DATA PROVIDED —
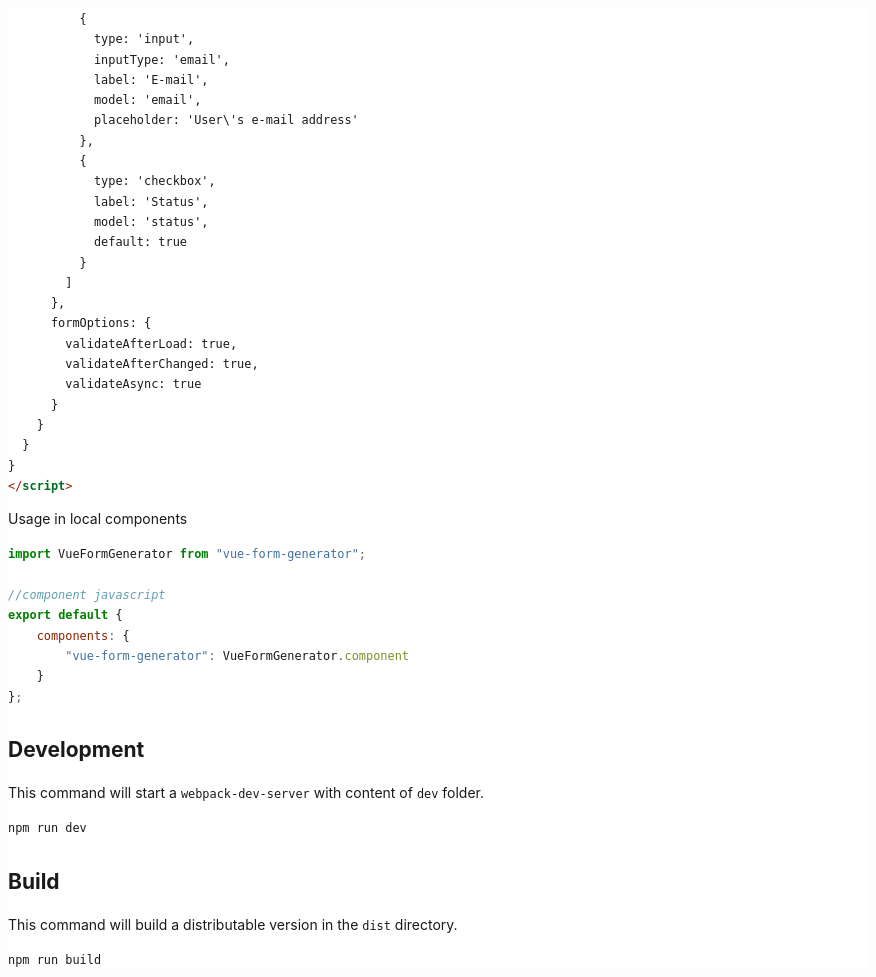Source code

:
 ```html
          {
            type: 'input',
            inputType: 'email',
            label: 'E-mail',
            model: 'email',
            placeholder: 'User\'s e-mail address'
          },
          {
            type: 'checkbox',
            label: 'Status',
            model: 'status',
            default: true
          }
        ]
      },
      formOptions: {
        validateAfterLoad: true,
        validateAfterChanged: true,
        validateAsync: true
      }
    }
  }
}
</script>

```

Usage in local components

```js
import VueFormGenerator from "vue-form-generator";

//component javascript
export default {
	components: {
		"vue-form-generator": VueFormGenerator.component
	}
};
```

## Development

This command will start a `webpack-dev-server` with content of `dev` folder.

```bash
npm run dev
```

## Build

This command will build a distributable version in the `dist` directory.

```bash
npm run build
```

ABOUT THIS TASK — Nothing but the pictures may be dropped; restate the material word for word.

ANSWER BOX —
Source code

:
 ```html
          {
            type: 'input',
            inputType: 'email',
            label: 'E-mail',
            model: 'email',
            placeholder: 'User\'s e-mail address'
          },
          {
            type: 'checkbox',
            label: 'Status',
            model: 'status',
            default: true
          }
        ]
      },
      formOptions: {
        validateAfterLoad: true,
        validateAfterChanged: true,
        validateAsync: true
      }
    }
  }
}
</script>

```

Usage in local components

```js
import VueFormGenerator from "vue-form-generator";

//component javascript
export default {
	components: {
		"vue-form-generator": VueFormGenerator.component
	}
};
```

## Development

This command will start a `webpack-dev-server` with content of `dev` folder.

```bash
npm run dev
```

## Build

This command will build a distributable version in the `dist` directory.

```bash
npm run build
```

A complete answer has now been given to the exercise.